> **WORK TO COMPLETE**
Reproduce the entries exactly, but keep the pictures out of the copy.

Dataset entries:
^^^^

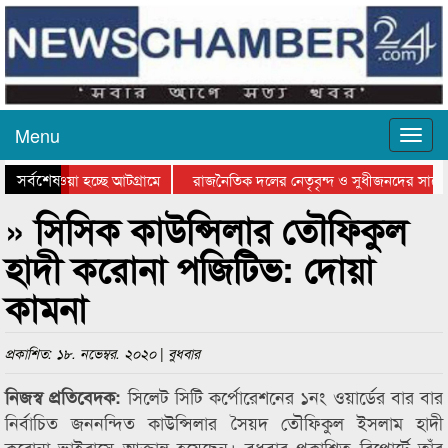
Menu
সর্বশেষ
িয়ে যাওয়া হচ্ছে আটগ্রামে
রাজনৈতিক দলের নেতৃবৃন্দ ও সুধীজনদের সাথে
তিযোগিতার পুরস্কার বিতরণ সম্পন্ন
সিলেটে বাংলাদেশ গ্রুপ থিয়েটার ফেডারেশানের ব
» সিসিক কাউন্সিলার তৌফিকুল
হাদী করোনা পজিটিভ: দোয়া
কামনা
প্রকাশিত: ১৮. নভেম্বর. ২০২০ | বুধবার
সিলেট সিটি কর্পোরেশনের ১নং ওয়ার্ডের বার বার
নিজস্ব প্রতিবেদক:
নির্বাচিত জননন্দিত কাউন্সিলার সৈয়দ তৌফিকুল ইসলাম হাদী
করোনা ভাইরাসে আক্রান্ত হয়েছেন। বুধবার প্রকাশিত রিপোর্টে তাঁর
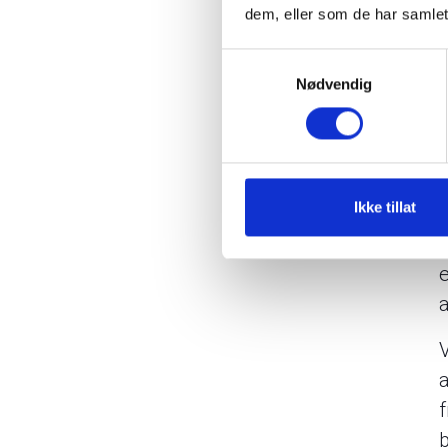
f
dem, eller som de har samlet
Samtykkevalg
Nødvendig
p
v
h
Ikke tillat
a
V
b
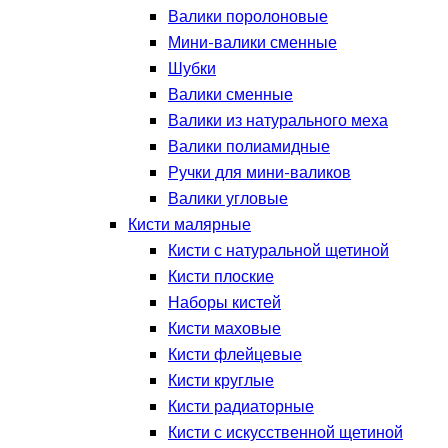
Валики поролоновые
Мини-валики сменные
Шубки
Валики сменные
Валики из натурального меха
Валики полиамидные
Ручки для мини-валиков
Валики угловые
Кисти малярные
Кисти с натуральной щетиной
Кисти плоские
Наборы кистей
Кисти маховые
Кисти флейцевые
Кисти круглые
Кисти радиаторные
Кисти с искусственной щетиной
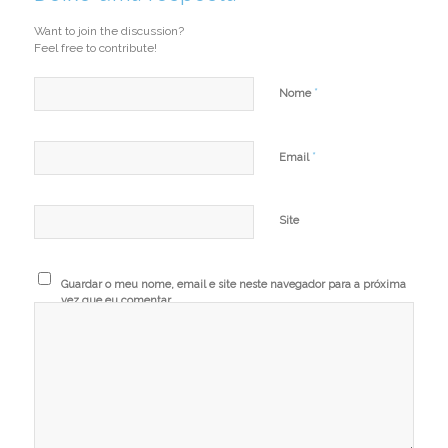
Want to join the discussion?
Feel free to contribute!
*
Nome
*
Email
Site
Guardar o meu nome, email e site neste navegador para a próxima
vez que eu comentar.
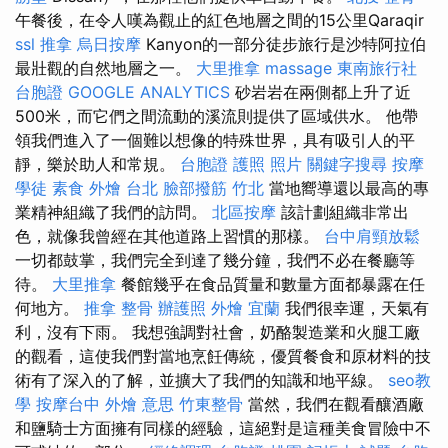
午餐後，在令人嘆為觀止的紅色地層之間的15公里Qaraqir
ssl
推拿
烏日按摩
Kanyon的一部分徒步旅行是沙特阿拉伯
最壯觀的自然地層之一。
大里推拿
massage
東南旅行社
台胞證
GOOGLE ANALYTICS
砂岩岩在兩側都上升了近
500米，而它們之間流動的溪流則提供了區域供水。 他帶
領我們進入了一個難以想像的特殊世界，具有吸引人的平
靜，樂於助人和常規。
台胞證 護照 照片
關鍵字搜尋
按摩
學徒
素食 外燴 台北
臉部撥筋 竹北
當地嚮導還以最高的專
業精神組織了我們的訪問。
北區按摩
該計劃組織非常出
色，就像我曾經在其他道路上習慣的那樣。
台中肩頸放鬆
一切都鼓掌，我們完全到達了幾分鐘，我們不必在餐廳等
待。
大里推拿
餐館幾乎在食品質量和數量方面都暴露在任
何地方。
推拿 整骨
辦護照
外燴 宜蘭
我們很幸運，天氣有
利，沒有下雨。 我想強調對社會，奶酪製造業和火腿工廠
的觀看，這使我們對當地烹飪傳統，優質餐食和原材料的技
術有了深入的了解，並擴大了我們的知識和地平線。
seo教
學
按摩台中
外燴 意思
竹東整骨
當然，我們在觀看釀酒廠
和鹽騎士方面擁有同樣的經驗，這絕對是這種美食冒險中不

^^^^

> **YOUR SOLUTION**
Menu
সর্বশেষ
িয়ে যাওয়া হচ্ছে আটগ্রামে
রাজনৈতিক দলের নেতৃবৃন্দ ও সুধীজনদের সাথে
তিযোগিতার পুরস্কার বিতরণ সম্পন্ন
সিলেটে বাংলাদেশ গ্রুপ থিয়েটার ফেডারেশানের ব
» সিসিক কাউন্সিলার তৌফিকুল
হাদী করোনা পজিটিভ: দোয়া
কামনা
প্রকাশিত: ১৮. নভেম্বর. ২০২০ | বুধবার
সিলেট সিটি কর্পোরেশনের ১নং ওয়ার্ডের বার বার
নিজস্ব প্রতিবেদক:
নির্বাচিত জননন্দিত কাউন্সিলার সৈয়দ তৌফিকুল ইসলাম হাদী
করোনা ভাইরাসে আক্রান্ত হয়েছেন। বুধবার প্রকাশিত রিপোর্টে তাঁর
f
dem, eller som de har samlet
Samtykkevalg
Nødvendig
p
v
h
Ikke tillat
a
V
b
Валики поролоновые
Мини-валики сменные
Шубки
Валики сменные
Валики из натурального меха
Валики полиамидные
Ручки для мини-валиков
Валики угловые
Кисти малярные
Кисти с натуральной щетиной
Кисти плоские
Наборы кистей
Кисти маховые
Кисти флейцевые
Кисти круглые
Кисти радиаторные
Кисти с искусственной щетиной
Want to join the discussion?
Feel free to contribute!
*
Nome
*
Email
Site
Guardar o meu nome, email e site neste navegador para a próxima
vez que eu comentar.
午餐後，在令人嘆為觀止的紅色地層之間的15公里Qaraqir
ssl
推拿
烏日按摩
Kanyon的一部分徒步旅行是沙特阿拉伯
最壯觀的自然地層之一。
大里推拿
massage
東南旅行社
台胞證
GOOGLE ANALYTICS
砂岩岩在兩側都上升了近
500米，而它們之間流動的溪流則提供了區域供水。 他帶
領我們進入了一個難以想像的特殊世界，具有吸引人的平
靜，樂於助人和常規。
台胞證 護照 照片
關鍵字搜尋
按摩
學徒
素食 外燴 台北
臉部撥筋 竹北
當地嚮導還以最高的專
業精神組織了我們的訪問。
北區按摩
該計劃組織非常出
色，就像我曾經在其他道路上習慣的那樣。
台中肩頸放鬆
一切都鼓掌，我們完全到達了幾分鐘，我們不必在餐廳等
待。
大里推拿
餐館幾乎在食品質量和數量方面都暴露在任
何地方。
推拿 整骨
辦護照
外燴 宜蘭
我們很幸運，天氣有
利，沒有下雨。 我想強調對社會，奶酪製造業和火腿工廠
的觀看，這使我們對當地烹飪傳統，優質餐食和原材料的技
術有了深入的了解，並擴大了我們的知識和地平線。
seo教
學
按摩台中
外燴 意思
竹東整骨
當然，我們在觀看釀酒廠
和鹽騎士方面擁有同樣的經驗，這絕對是這種美食冒險中不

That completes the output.